Volatility roared back into American equity markets, as the S&P 500 index sank 4.1% to wipe out its January gain and turn lower on the year. The index capped its worst day since the U.S. lost its pristine credit rating, topping the rout that followed China's shock devaluation of the yuan, the Brexit sell-off and jitters heading into the presidential election. Trading volume was almost double the 30-day average. All but two stocks in the broad gauge declined.
"This is classic risk-off that may not end any time soon," says Win Thin, head of emerging market currency strategy at Brown Brothers Harriman.
Selling accelerated shortly after 3 p.m. in New York, with the Dow sinking more than 800 points in a matter of 15 minutes only to snap back. The blue-chip index ended lower by 1,175 points, or 4.6% — its steepest drop since August 2011, and is also lower for the year. The Cboe Volatility index more than doubled to its highest level in 2.5 years.
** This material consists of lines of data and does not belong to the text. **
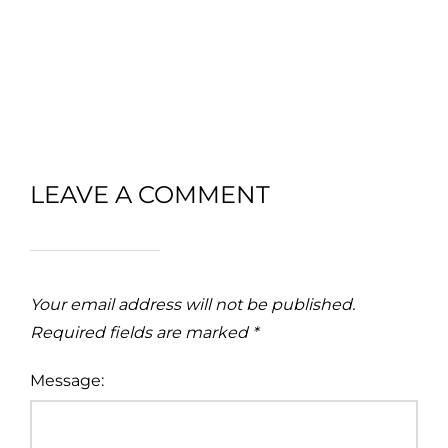
LEAVE A COMMENT
Your email address will not be published.
Required fields are marked
*
Message:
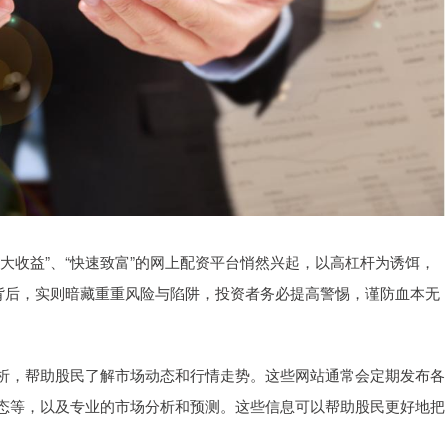
大收益”、“快速致富”的网上配资平台悄然兴起，以高杠杆为诱饵，
”背后，实则暗藏重重风险与陷阱，投资者务必提高警惕，谨防血本无
析，帮助股民了解市场动态和行情走势。这些网站通常会定期发布各
态等，以及专业的市场分析和预测。这些信息可以帮助股民更好地把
Treasuries popped, sending the 10-year yield down more than 10 basis points, and gold future pushed higher. The dollar stabilized while the yen advanced.
While Friday's market rout came amid U.S. wage data on Friday that pointed to quickening inflation, which would lead to higher rates and, in turn, rising borrowing costs for companies, the selling Monday came amid few major data points.
"I think sentiment was a little too optimistic," said Brad McMillan, chief investment officer for Commonwealth Financial Network. "What was driving the market up in January? It wasn't the fundamentals, as good as they were, it was excessive confidence."
Elsewhere, oil extended declines after U.S. explorers raised the number of rigs drilling for crude to the most since August. Copper climbed the most in a week. Bitcoin slid below $7,000.